### Task directions
Write again exactly the lines in the listing below, starting at the line with "Fig. 3. Success" and ending at the line with "Figure 8. Superimposed", both included. Pictures are not copied.

### Material shown

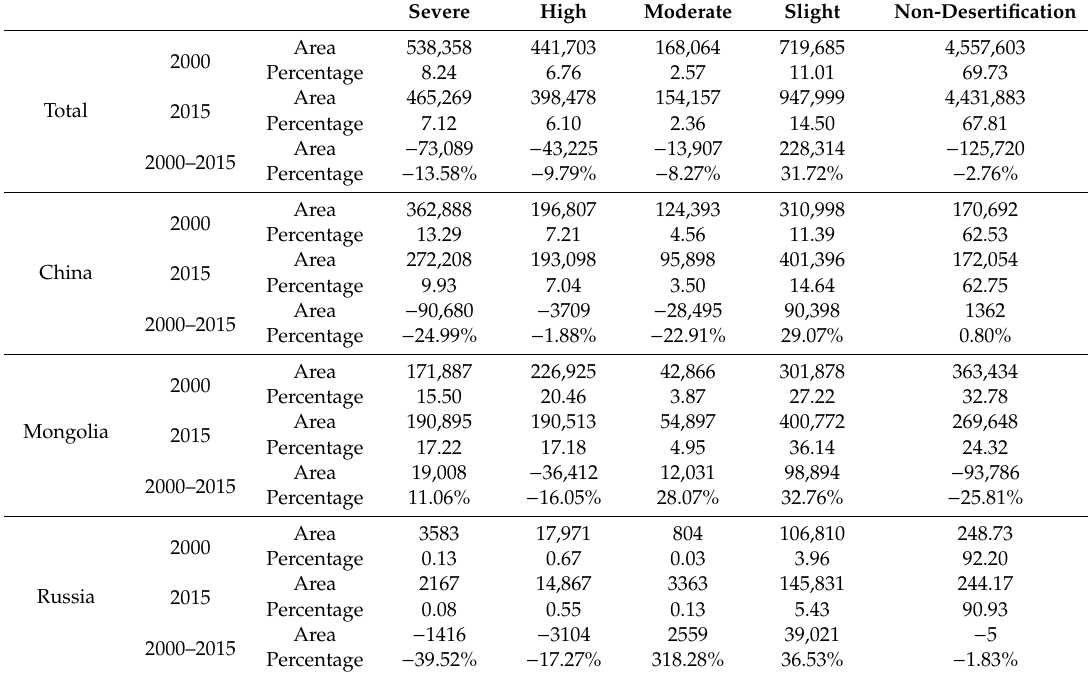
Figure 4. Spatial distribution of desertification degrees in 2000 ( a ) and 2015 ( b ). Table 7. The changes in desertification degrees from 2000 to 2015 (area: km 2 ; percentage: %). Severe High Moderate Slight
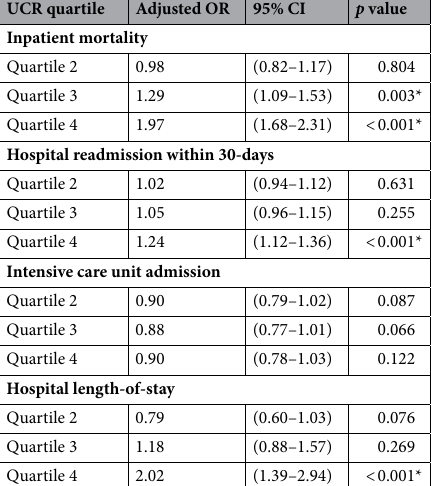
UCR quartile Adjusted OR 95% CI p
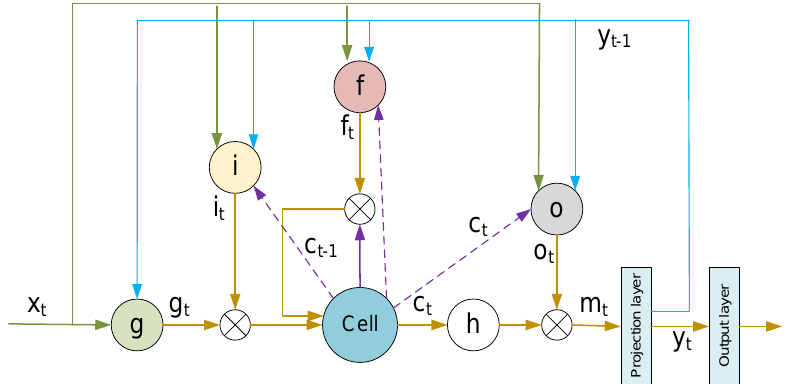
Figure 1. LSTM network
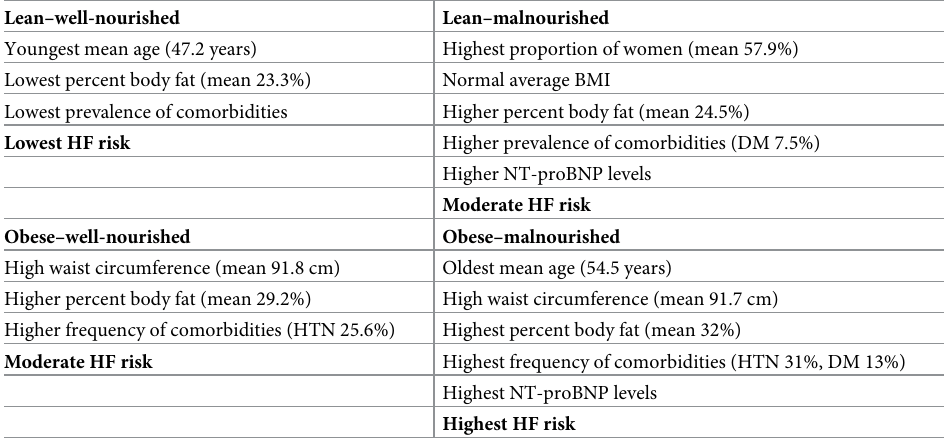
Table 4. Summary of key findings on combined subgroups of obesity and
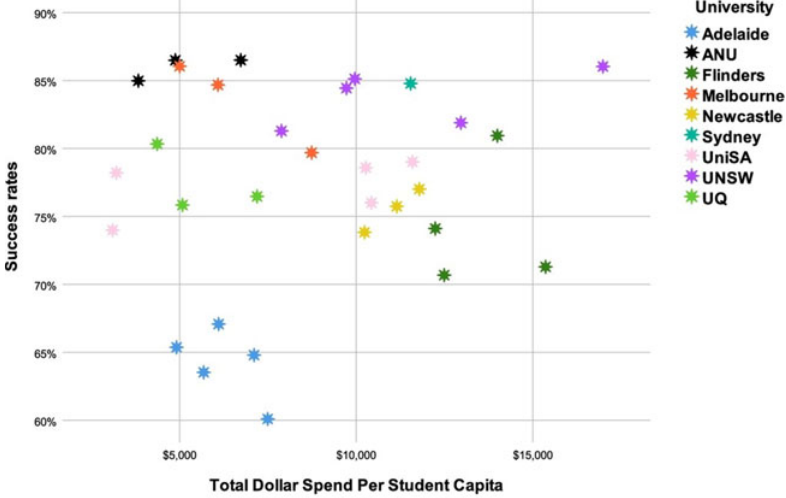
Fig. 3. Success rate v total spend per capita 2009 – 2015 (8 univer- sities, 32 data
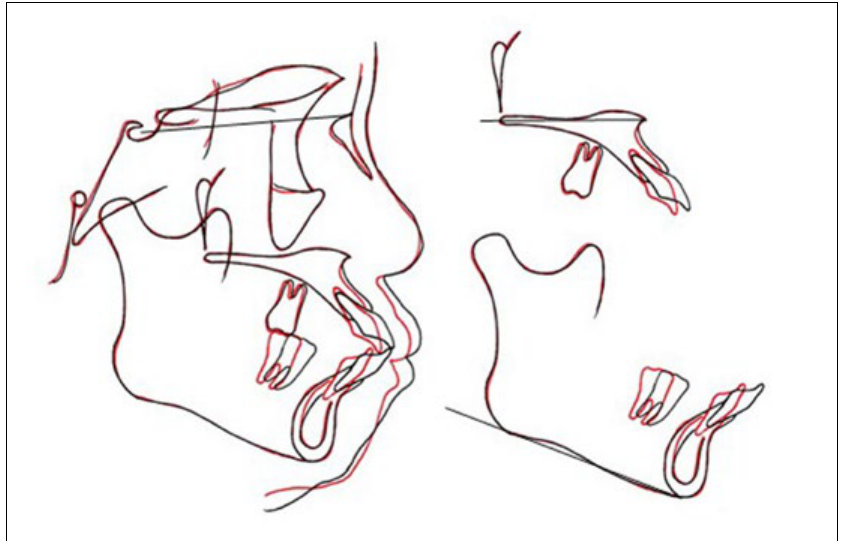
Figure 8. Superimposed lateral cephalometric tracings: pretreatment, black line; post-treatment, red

---

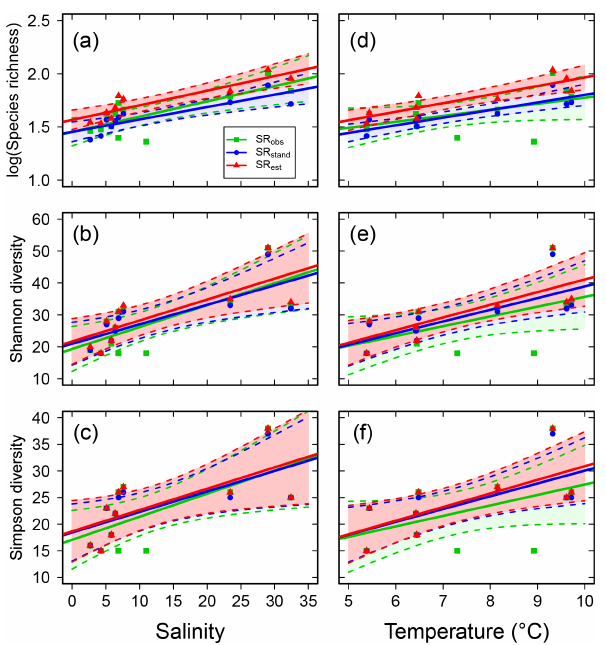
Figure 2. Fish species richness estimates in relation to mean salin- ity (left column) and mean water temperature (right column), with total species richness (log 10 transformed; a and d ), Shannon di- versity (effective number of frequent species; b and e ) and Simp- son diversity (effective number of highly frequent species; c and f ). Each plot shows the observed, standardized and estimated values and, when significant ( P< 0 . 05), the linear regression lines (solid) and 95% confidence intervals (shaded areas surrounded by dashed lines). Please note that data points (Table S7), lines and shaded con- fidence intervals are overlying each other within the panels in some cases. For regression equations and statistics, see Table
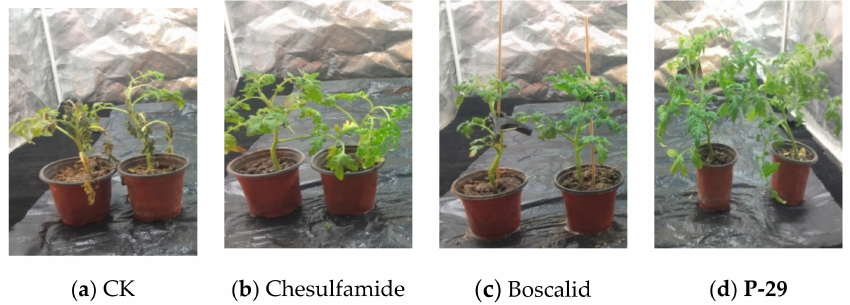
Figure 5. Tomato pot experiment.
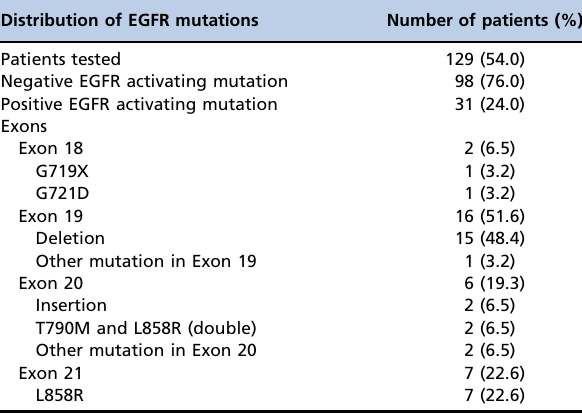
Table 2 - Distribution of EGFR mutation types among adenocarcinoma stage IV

### Output for this task
Fig. 3. Success rate v total spend per capita 2009 – 2015 (8 univer- sities, 32 data
Figure 8. Superimposed lateral cephalometric tracings: pretreatment, black line; post-treatment, red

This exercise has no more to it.